More effective self-talk acknowledges the discomfort without treating it as dangerous. Phrases like “this feels very uncomfortable, but this is my body’s attempt to protect me” or simply “uncomfortable, but not dangerous” short-circuit the fear-of-fear loop that makes attacks worse. You can also remind yourself that you can accept and tolerate the feeling, let it happen, and give it a chance to come down on its own.
This isn’t about pretending you feel fine. It’s about removing the layer of terror on top of the physical symptoms. The pounding heart is unpleasant. Believing the pounding heart means you’re dying is what turns unpleasant into unbearable.
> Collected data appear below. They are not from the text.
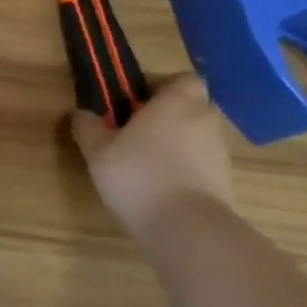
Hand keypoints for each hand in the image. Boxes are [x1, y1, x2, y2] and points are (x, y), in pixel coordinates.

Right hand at [71, 74, 234, 250]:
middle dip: (167, 113)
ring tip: (143, 160)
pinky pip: (201, 161)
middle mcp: (205, 119)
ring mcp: (220, 151)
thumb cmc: (138, 174)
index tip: (133, 101)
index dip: (159, 85)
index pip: (181, 78)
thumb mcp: (97, 149)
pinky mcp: (224, 180)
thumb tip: (82, 113)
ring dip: (175, 140)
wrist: (186, 228)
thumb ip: (87, 126)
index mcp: (178, 101)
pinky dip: (184, 165)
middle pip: (191, 105)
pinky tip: (158, 183)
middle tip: (134, 128)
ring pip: (196, 134)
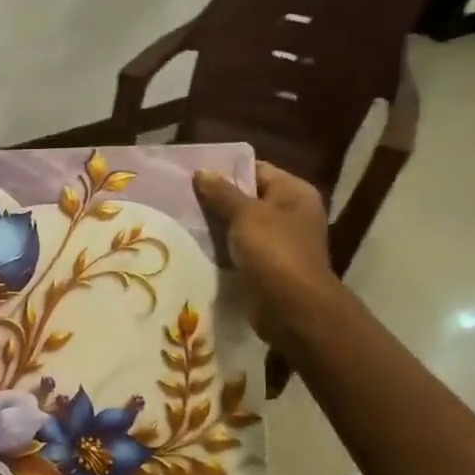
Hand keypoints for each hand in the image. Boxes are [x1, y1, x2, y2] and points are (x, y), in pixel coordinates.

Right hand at [193, 163, 336, 343]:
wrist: (290, 305)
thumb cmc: (274, 250)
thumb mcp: (246, 214)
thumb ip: (222, 192)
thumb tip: (203, 172)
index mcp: (294, 192)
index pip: (257, 170)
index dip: (226, 170)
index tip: (193, 173)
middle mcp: (290, 213)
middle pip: (247, 197)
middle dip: (216, 198)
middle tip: (181, 195)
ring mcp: (278, 241)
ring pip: (239, 224)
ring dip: (215, 224)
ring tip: (181, 217)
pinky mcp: (265, 264)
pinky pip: (237, 248)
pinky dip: (219, 246)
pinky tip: (193, 243)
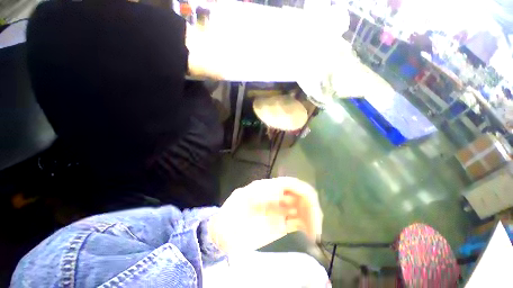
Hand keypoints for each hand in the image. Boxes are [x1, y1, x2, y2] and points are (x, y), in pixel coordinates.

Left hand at [208, 177, 322, 252]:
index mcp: (269, 187)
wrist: (223, 231)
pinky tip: (308, 237)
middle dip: (310, 208)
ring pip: (301, 210)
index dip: (304, 193)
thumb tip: (280, 193)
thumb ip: (260, 193)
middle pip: (300, 197)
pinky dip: (305, 228)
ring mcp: (279, 211)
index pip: (292, 184)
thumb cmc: (232, 212)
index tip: (312, 208)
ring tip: (314, 234)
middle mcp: (277, 197)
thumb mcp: (243, 197)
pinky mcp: (279, 225)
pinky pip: (297, 223)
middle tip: (315, 227)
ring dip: (310, 219)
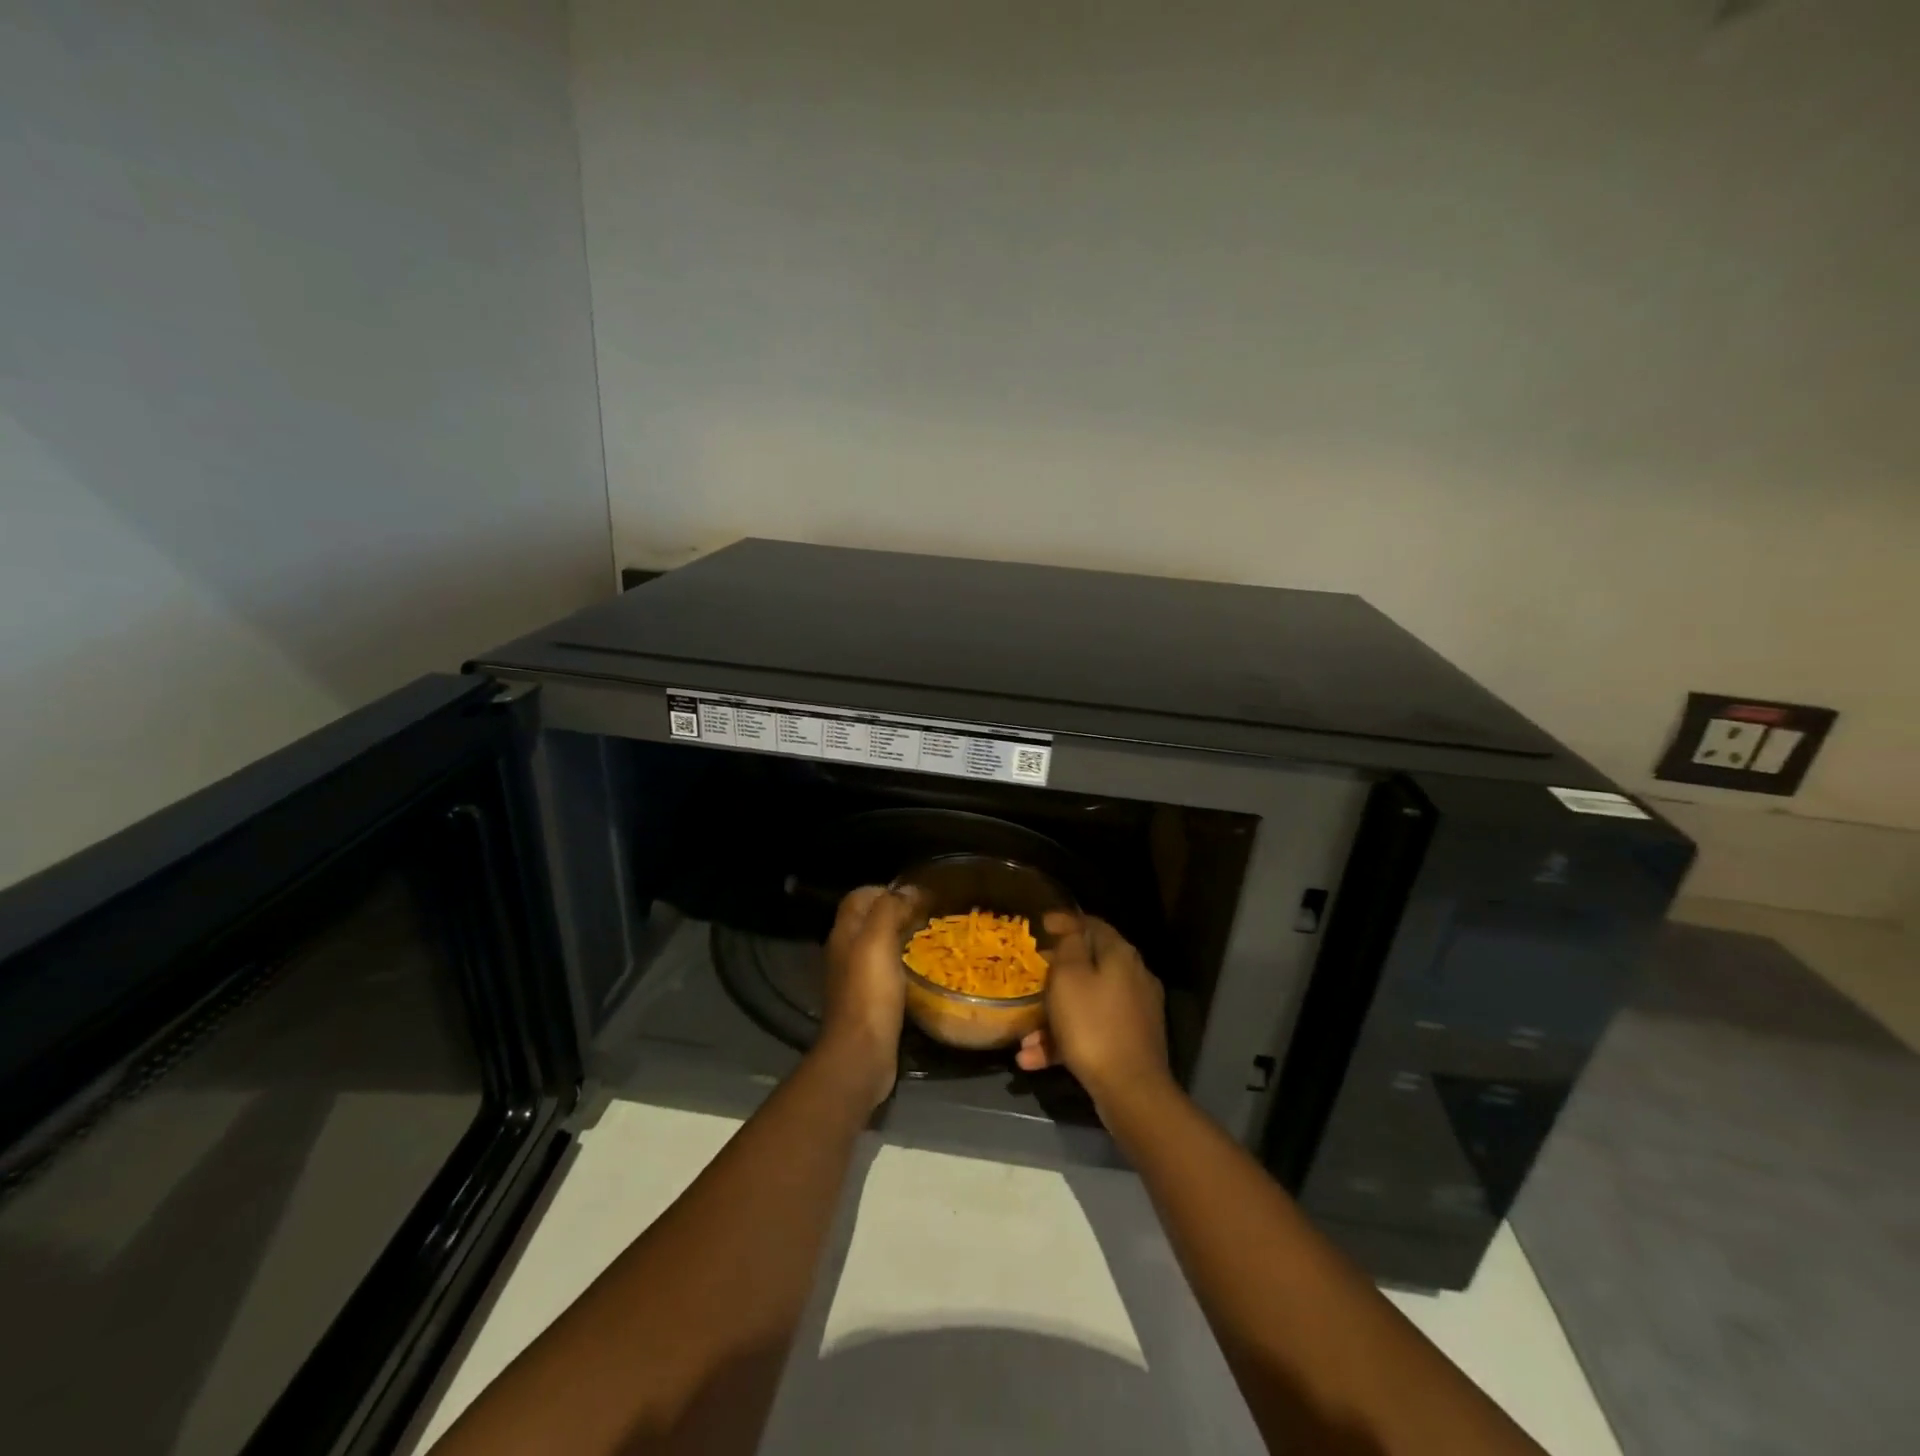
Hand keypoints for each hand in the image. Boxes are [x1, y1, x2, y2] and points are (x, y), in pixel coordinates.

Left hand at [815, 885, 914, 1107]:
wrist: (861, 1053)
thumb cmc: (869, 992)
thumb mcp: (878, 941)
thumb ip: (889, 909)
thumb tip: (908, 889)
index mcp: (844, 932)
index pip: (859, 897)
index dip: (884, 889)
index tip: (916, 893)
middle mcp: (846, 951)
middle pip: (869, 919)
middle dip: (896, 911)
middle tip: (929, 913)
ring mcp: (855, 977)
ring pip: (878, 944)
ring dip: (901, 936)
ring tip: (930, 936)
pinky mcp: (869, 1000)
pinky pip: (886, 970)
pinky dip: (902, 962)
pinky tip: (921, 968)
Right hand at [1016, 913, 1172, 1109]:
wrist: (1131, 1090)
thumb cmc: (1092, 1025)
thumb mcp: (1069, 978)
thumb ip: (1068, 946)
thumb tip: (1070, 927)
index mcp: (1121, 955)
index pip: (1092, 925)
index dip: (1064, 922)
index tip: (1039, 926)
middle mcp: (1133, 977)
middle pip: (1089, 966)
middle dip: (1054, 976)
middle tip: (1029, 980)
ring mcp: (1134, 1012)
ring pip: (1086, 1003)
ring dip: (1053, 1018)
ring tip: (1024, 1039)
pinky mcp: (1130, 1042)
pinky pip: (1092, 1031)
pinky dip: (1065, 1041)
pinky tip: (1034, 1060)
Anxiety Attack vs. Panic Attack
“Anxiety attack” isn’t a formal clinical term, but most people use it to describe a surge of overwhelming anxiety with physical symptoms. A panic attack has a specific medical definition: an abrupt surge of intense fear that peaks within minutes and involves at least four symptoms, including pounding heart, sweating, trembling, shortness of breath, chest pain, dizziness, numbness, feelings of unreality, or fear of dying.
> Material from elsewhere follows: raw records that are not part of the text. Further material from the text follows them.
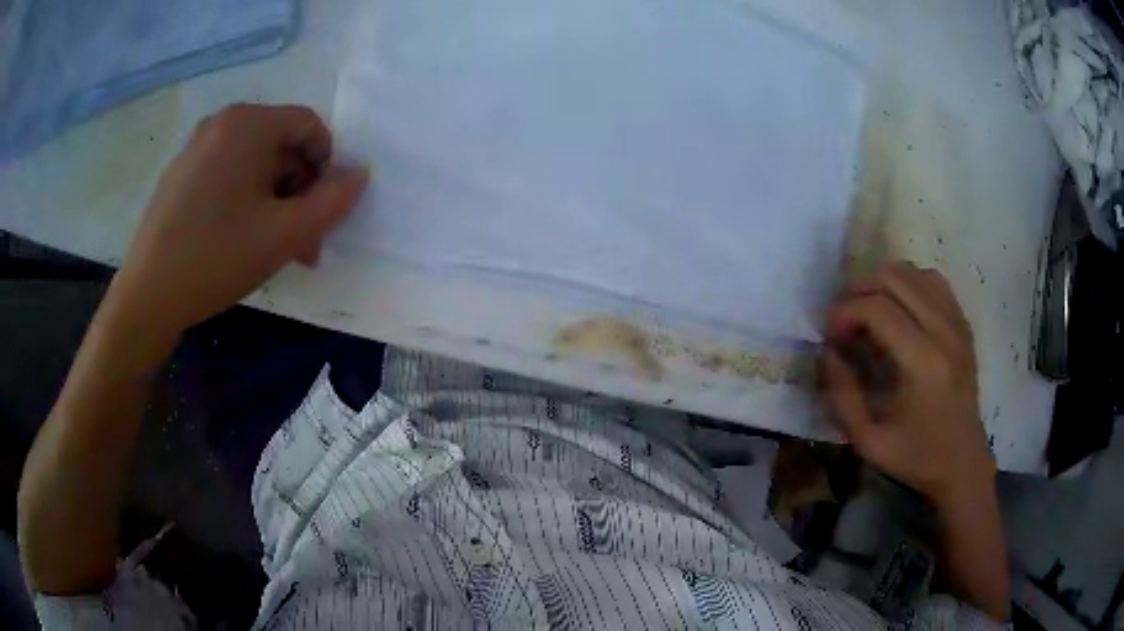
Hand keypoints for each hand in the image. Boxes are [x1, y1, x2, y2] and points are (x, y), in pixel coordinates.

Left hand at [107, 103, 368, 342]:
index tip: (321, 212)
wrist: (147, 297)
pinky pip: (227, 176)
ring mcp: (196, 148)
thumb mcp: (285, 234)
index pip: (309, 126)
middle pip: (281, 146)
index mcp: (248, 123)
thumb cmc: (217, 258)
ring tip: (276, 250)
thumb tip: (360, 175)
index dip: (327, 166)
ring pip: (254, 164)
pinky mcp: (180, 175)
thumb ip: (333, 201)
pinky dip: (245, 202)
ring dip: (275, 203)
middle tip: (303, 243)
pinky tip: (241, 241)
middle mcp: (221, 123)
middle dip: (300, 193)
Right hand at [820, 262, 993, 506]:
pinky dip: (909, 283)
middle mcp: (944, 332)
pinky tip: (899, 308)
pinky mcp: (963, 323)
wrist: (962, 462)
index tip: (829, 334)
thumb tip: (827, 352)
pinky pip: (933, 281)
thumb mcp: (867, 441)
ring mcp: (957, 323)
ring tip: (869, 310)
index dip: (844, 312)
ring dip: (883, 283)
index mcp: (923, 364)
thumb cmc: (915, 457)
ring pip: (913, 272)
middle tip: (845, 318)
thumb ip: (842, 395)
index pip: (877, 308)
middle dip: (859, 289)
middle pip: (895, 277)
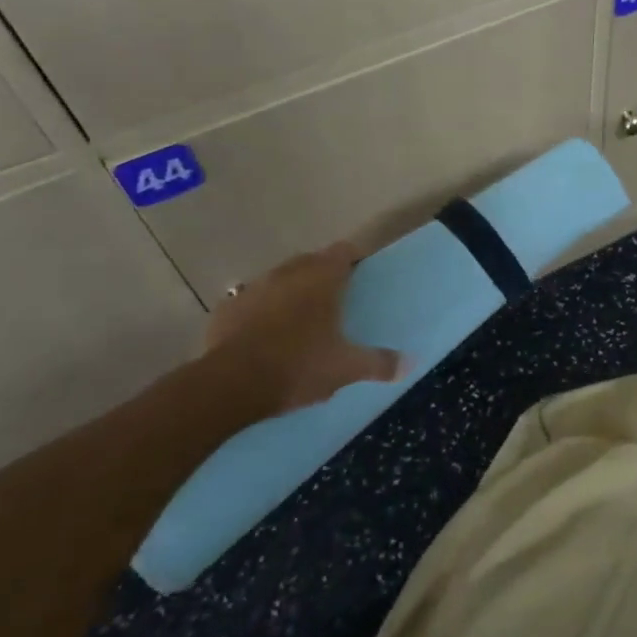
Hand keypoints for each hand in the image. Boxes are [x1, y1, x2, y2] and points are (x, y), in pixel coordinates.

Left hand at [205, 242, 400, 413]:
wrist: (229, 385)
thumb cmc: (298, 366)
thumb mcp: (346, 369)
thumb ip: (379, 363)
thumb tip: (410, 363)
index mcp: (321, 278)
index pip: (343, 251)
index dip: (354, 259)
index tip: (361, 274)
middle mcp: (287, 273)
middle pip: (311, 261)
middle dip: (322, 274)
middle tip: (335, 299)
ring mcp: (253, 288)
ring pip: (279, 280)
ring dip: (290, 292)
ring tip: (300, 317)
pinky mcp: (226, 309)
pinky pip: (251, 302)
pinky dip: (261, 311)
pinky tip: (264, 335)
The practical difference is in onset and duration. Generalized anxiety builds gradually and can persist for hours, days, or longer. Panic attacks hit suddenly and intensely but resolve faster. The techniques above work for both, because both involve the same underlying nervous system activation.
When It Might Not Be Anxiety
Anxiety attacks and heart attacks share several symptoms: chest pain, shortness of breath, dizziness, and nausea. Heart attacks often start slowly, with mild pain or discomfort that gradually worsens over several minutes, and these episodes may come and go before a more serious event. Women are more likely to experience less typical symptoms like back pain, jaw pain, and nausea rather than classic chest pressure.
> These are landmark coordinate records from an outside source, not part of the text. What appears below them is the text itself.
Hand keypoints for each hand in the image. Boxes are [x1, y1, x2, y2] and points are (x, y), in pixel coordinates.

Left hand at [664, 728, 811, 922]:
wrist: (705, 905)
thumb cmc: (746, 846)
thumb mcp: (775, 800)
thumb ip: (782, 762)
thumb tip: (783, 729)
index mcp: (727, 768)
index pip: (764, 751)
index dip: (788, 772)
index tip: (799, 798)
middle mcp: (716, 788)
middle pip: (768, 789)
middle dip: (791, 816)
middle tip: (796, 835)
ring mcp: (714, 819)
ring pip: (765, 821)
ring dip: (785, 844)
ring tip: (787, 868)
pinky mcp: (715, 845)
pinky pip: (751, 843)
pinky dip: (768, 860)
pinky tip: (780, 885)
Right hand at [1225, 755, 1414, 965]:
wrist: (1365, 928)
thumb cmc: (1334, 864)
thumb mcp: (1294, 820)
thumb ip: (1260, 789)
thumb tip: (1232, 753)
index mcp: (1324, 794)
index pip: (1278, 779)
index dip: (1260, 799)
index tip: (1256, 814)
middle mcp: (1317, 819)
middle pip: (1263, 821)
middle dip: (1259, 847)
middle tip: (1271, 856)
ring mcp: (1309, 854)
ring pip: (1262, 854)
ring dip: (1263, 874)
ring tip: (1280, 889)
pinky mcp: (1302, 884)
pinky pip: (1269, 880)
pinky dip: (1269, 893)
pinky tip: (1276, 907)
If you’ve never had an anxiety attack before and are experiencing chest pain, or if something feels genuinely different from your usual anxiety symptoms, treat it as a medical emergency. The American Heart Association’s guidance is straightforward: when in doubt, err on the side of caution and get evaluated in an ER.
Preventing Future Attacks
The techniques above are for the moment of crisis. Reducing how often attacks happen requires a different approach. Regular practice of breathing exercises and progressive muscle relaxation, even when you feel calm, trains your nervous system to shift out of fight-or-flight mode more efficiently. Think of it like building a skill: the more you practice when stakes are low, the more automatic it becomes when stakes are high.
Cognitive reappraisal, the habit of examining anxious thoughts and testing them against evidence, is a core component of cognitive behavioral therapy and one of the most effective long-term strategies. It doesn’t mean dismissing your fears. It means learning to notice when your brain is predicting catastrophe and checking whether the evidence supports that prediction.
For people with frequent panic attacks, medication can help. Benzodiazepines work within 30 to 60 minutes and are sometimes prescribed for as-needed use, though they carry a risk of dependence with regular use. Beta-blockers can blunt the physical symptoms of short-term anxiety. Longer-term medications like SSRIs take weeks to reach full effect but reduce the overall frequency and severity of attacks without the dependency concerns. A mental health provider can help determine which approach fits your situation.